I kind of want to see Snow White and the Huntsman. Only a little bit, and I won’t because I hate Kristen Stewart, but I like fairy tales and the trailer looked kind of good, aside from her horrific Transatlanticesque accent (what is that accent even supposed to be?). Why do so many people completely overlook the fact that Kristen Stewart is a terrible actress? All qualms I have with the principles behind Twilight aside, the girl just sucks, and I was really irritated that there were TWO previews with her before The Hunger Games. And just when I thought the Twilight craze would be coming to an end soon with the last movie, along comes Fifty Shades of Grey. Ugh.
In other news, that guy in the background is my best friend from high school. He was an extra in Speak, which was a Lifetime movie with Kristen Stewart back before she was famous. Her acting sucks in it, too.
I want to steal my neighbor’s mail. My next door neighbor has the most annoying dog in the world, who barks constantly for no apparent reason other than to annoy the shit out of me, I think.
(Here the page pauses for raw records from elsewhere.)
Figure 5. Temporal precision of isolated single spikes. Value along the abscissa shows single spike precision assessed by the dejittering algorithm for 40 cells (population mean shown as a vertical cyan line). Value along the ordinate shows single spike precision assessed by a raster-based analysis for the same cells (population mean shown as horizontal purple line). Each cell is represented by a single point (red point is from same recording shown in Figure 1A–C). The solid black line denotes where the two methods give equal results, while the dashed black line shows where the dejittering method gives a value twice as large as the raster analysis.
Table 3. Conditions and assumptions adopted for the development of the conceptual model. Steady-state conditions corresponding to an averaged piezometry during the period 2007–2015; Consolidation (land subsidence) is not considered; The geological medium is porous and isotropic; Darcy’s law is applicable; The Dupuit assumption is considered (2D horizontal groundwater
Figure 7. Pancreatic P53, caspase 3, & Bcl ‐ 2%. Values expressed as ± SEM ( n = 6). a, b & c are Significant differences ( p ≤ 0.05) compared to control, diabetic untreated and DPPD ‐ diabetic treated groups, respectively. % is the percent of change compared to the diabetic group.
The dude lives alone and works weird hours at a hospital (or so we assume, because we’ve seen him wearing scrubs and walking the dog at odd times of day). He has never introduced himself to us or so much as said “hi” or even “sorry” when his yippy poodle-dog tries to attack us in the hallway or on the sidewalk. And he always has stacks of packages from Amazon on his doorstep–boxes of all different shapes and sizes that suggest some weird hobby that only a dude who lives alone and doesn’t acknowledge his neighbors existence would have. I’m convinced he’s a serial killer, so I really want to steal one of the packages to find out what they are–I’m guessing prosthetic body parts or bizarre instruments of torture.
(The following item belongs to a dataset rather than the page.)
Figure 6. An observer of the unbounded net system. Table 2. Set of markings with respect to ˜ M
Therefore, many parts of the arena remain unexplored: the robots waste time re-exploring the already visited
Movie theaters kind of creep me out. I went to see Titanic 3D on Wednesday (happy birthday to me!). I told you guys that I would go see it by myself if I had to, but luckily Gretchen went with me so it was a little less lame (only a little, though). Since it’s not even in regular theaters anymore, we had to go to a discount theater in the ghetto, and it was preeeetty sketchy. Discount movie theaters really creep me out because I’m paranoid about bed bugs. Ever since I visited New York City I’ve been terrified of bed bugs, and I did a bunch of research on them and learned about how movie theaters are the perfect place for them to hide and jump onto your clothes in the dark. FUCK THAT. Bed bugs are definitely on the list of Top Five Things I’m Afraid Of, and I could barely enjoy Titanic 3D because I couldn’t stop thinking about getting infested. Also, the 3D effects sucked, and every time I watch the movie it gets lamer and lamer, but I still love it and don’t judge me.